Dr. Quyen Chu, a surgery professor at LSU Health Shreveport, analyzed almost 57,000 cases of locally advanced breast cancer occurring between 1998 and 2011, housed in the National Cancer Data Base.

“We don’t know the cause. We don’t know whether women choose not to do it or we don’t know whether physicians are recommending it or not. We just know that there’s a high rate of noncompliance for recommended treatment that has been in existence since 2000,” Chu said, who interpreted the data with colleagues at LSU Health Shreveport with funding from a university professorship.

Since 2000, the leading cancer think tanks have recommended radiation – along with chemotherapy – for most breast cancer patients. But there is lag time for any recommended treatment guidelines to become standard practice, according to Dr. Daniel McKellar, chair of the American College of Surgeons Commission on Cancer.
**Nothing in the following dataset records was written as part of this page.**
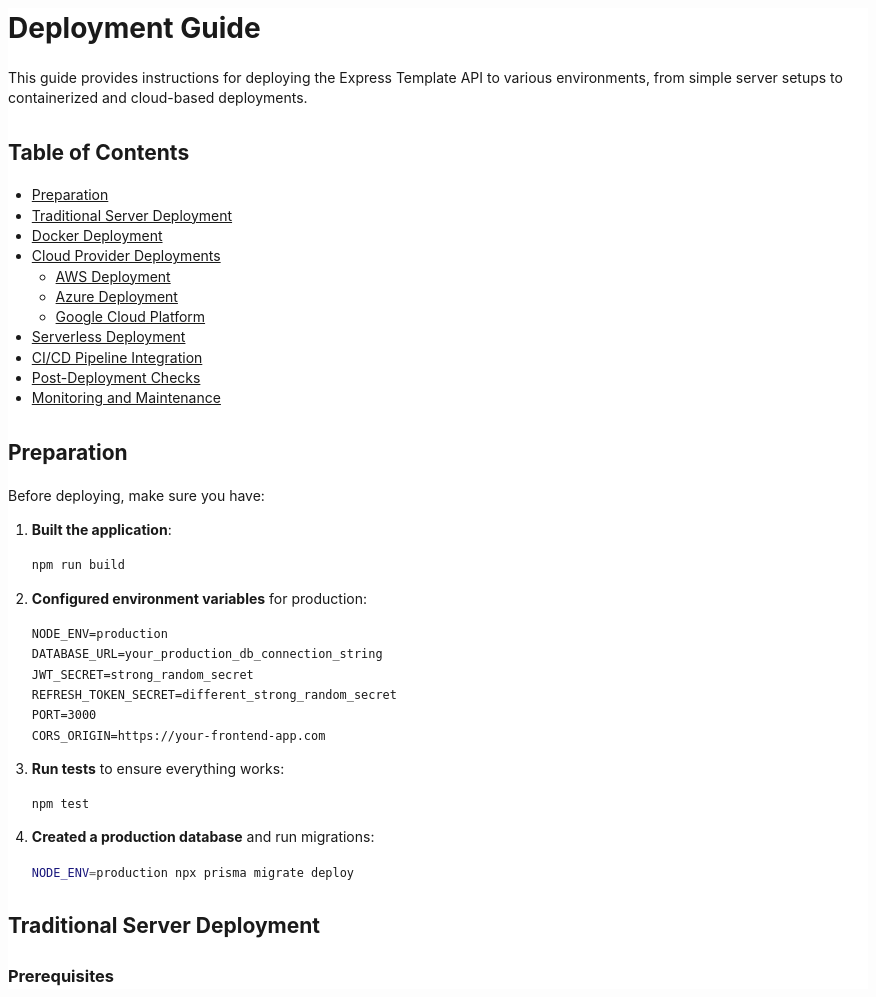 # Deployment Guide

This guide provides instructions for deploying the Express Template API to various environments, from simple server setups to containerized and cloud-based deployments.

## Table of Contents

- [Preparation](#preparation)
- [Traditional Server Deployment](#traditional-server-deployment)
- [Docker Deployment](#docker-deployment)
- [Cloud Provider Deployments](#cloud-provider-deployments)
  - [AWS Deployment](#aws-deployment)
  - [Azure Deployment](#azure-deployment)
  - [Google Cloud Platform](#google-cloud-platform)
- [Serverless Deployment](#serverless-deployment)
- [CI/CD Pipeline Integration](#cicd-pipeline-integration)
- [Post-Deployment Checks](#post-deployment-checks)
- [Monitoring and Maintenance](#monitoring-and-maintenance)

## Preparation

Before deploying, make sure you have:

1. **Built the application**:
   ```bash
   npm run build
   ```

2. **Configured environment variables** for production:
   ```
   NODE_ENV=production
   DATABASE_URL=your_production_db_connection_string
   JWT_SECRET=strong_random_secret
   REFRESH_TOKEN_SECRET=different_strong_random_secret
   PORT=3000
   CORS_ORIGIN=https://your-frontend-app.com
   ```

3. **Run tests** to ensure everything works:
   ```bash
   npm test
   ```

4. **Created a production database** and run migrations:
   ```bash
   NODE_ENV=production npx prisma migrate deploy
   ```

## Traditional Server Deployment

### Prerequisites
When McKellar reviewed mastectomy cases in the same cancer database for 2012 – the most recent data on hand-- almost 86 percent of women received radiation. He says the Commission on Cancer would like to see 90 percent compliance.

“We’ll actually be following this each year, as we do with our other quality measures, and looking at the improvement. As we see improvement, we may raise the threshold for compliance,” McKellar said.

Chu found that a patient’s socioeconomic status, income level, and many other variables did not influence treatment protocol. But he found women were five times more likely to get radiation after a mastectomy if they also received chemotherapy.

“I hope the study will empower women to start asking their physicians, hey, I had a mastectomy. I had four or more positive lymph nodes. Do you think I need radiation? I think many women will accept that they will need chemotherapy, hormonal therapy or biologics, but they might not ask if they need radiation,” Chu said.

Chu presented his findings in December at the Southern Surgical Association’s annual meeting. The study will be published in the Journal of the American College of Surgeons later this year.